Mr. Robert Kuttner is co-editor of the American Prospect and a senior fellow at a New York–based public policy research and advocacy organization. In The New England Journal of Medicine, he wrote an eye-opening article about this HMO mess, Market-Based Failure — A Second Opinion on U.S. Health Care Costs @ http://content.nejm.org/cgi/content/full/358/6/549

“The extreme failure of the United States to contain medical costs results primarily from our unique, pervasive commercialization. The dominance of for-profit insurance and pharmaceutical companies…raise costs and distort resource allocation. Profits, billing, marketing, and the gratuitous costs of private bureaucracies siphon off $400 billion to $500 billion of the $2.1 trillion spent, but the more serious and less appreciated syndrome is the set of perverse incentives produced by commercial dominance of the system

“Comprehensive, government-organized, universal health insurance systems are far better equipped to realize these efficiencies because everyone is covered and there are no incentives to pursue the most profitable treatments rather than those dictated by medical need.”[7]

Obviously the present American HMO system of healthcare is not working for citizens, especially the 47 million uncovered.
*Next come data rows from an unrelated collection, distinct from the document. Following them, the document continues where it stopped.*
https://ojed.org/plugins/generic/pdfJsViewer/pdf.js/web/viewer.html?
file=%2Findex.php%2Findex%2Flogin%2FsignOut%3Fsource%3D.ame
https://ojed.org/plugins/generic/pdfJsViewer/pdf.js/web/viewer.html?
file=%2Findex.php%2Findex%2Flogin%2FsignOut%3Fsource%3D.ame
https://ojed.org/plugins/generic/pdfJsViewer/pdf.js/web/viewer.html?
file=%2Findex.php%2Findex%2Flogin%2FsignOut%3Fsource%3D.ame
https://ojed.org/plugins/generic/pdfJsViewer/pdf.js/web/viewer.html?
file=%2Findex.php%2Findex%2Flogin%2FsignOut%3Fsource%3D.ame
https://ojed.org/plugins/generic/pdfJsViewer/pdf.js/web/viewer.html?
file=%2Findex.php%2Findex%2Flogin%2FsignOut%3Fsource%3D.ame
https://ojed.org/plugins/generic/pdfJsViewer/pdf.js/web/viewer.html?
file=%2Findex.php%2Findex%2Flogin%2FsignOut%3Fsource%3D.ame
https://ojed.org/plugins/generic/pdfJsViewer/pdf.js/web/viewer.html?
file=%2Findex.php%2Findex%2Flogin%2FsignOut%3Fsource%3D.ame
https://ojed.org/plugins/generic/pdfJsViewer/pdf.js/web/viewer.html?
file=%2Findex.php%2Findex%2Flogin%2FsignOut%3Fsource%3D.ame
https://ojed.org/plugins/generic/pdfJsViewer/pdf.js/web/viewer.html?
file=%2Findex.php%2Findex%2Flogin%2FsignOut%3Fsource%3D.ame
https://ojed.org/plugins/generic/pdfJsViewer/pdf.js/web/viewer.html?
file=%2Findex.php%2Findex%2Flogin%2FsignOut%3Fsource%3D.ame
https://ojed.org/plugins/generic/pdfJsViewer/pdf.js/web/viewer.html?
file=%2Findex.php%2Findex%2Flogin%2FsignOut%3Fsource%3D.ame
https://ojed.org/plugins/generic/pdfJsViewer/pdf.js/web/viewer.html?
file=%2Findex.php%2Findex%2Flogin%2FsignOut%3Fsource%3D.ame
While some criticize universal systems in Canada and the UK, the fact is they do get more bang for their buck—less costly and better overall results. Just as Wall Street proved unregulated capitalism is corrupt, so too have the HMOs proven that their brand of healthcare is expensive and ineffective. Until we overhaul the best of universal healthcare with a dash of American ingenuity, we’ll continue to see more dollars spent on less effective treatments, allthewhile the HMO fat cats laugh all the way to the bank.

[1] World Health Organization, The World Health Report 2000: Health Systems—Improving Performance, 2000.

[2] Reed Abelson, Financial Ties Are Cited as Issue in Spine Study, NY Times, January 30, 2008 .

[3] “With Costs Rising, Treating Back Pain Often Seems Futile” by Gina Kolata, NY Times, February 9, 2004.

[4] Refuting Ineffective Treatments Takes Years The BackLetter® 101 Volume 23, Number 9, 2008.

[5] Conniff, Richard; How to fix: Health care; MSN Money  Feb. 19, 2008.

[6] Pearlstein, Steven, UnitedHealth’s Options Scandal Shows Familiar Symptoms, Washington Post, October 18, 2006.

 

[7] Kuttner, R., Market-Based Failure — A Second Opinion on U.S. Health Care Costs, NEJM, Vol 358:549-551 Feb. 7, 2008, Number 6.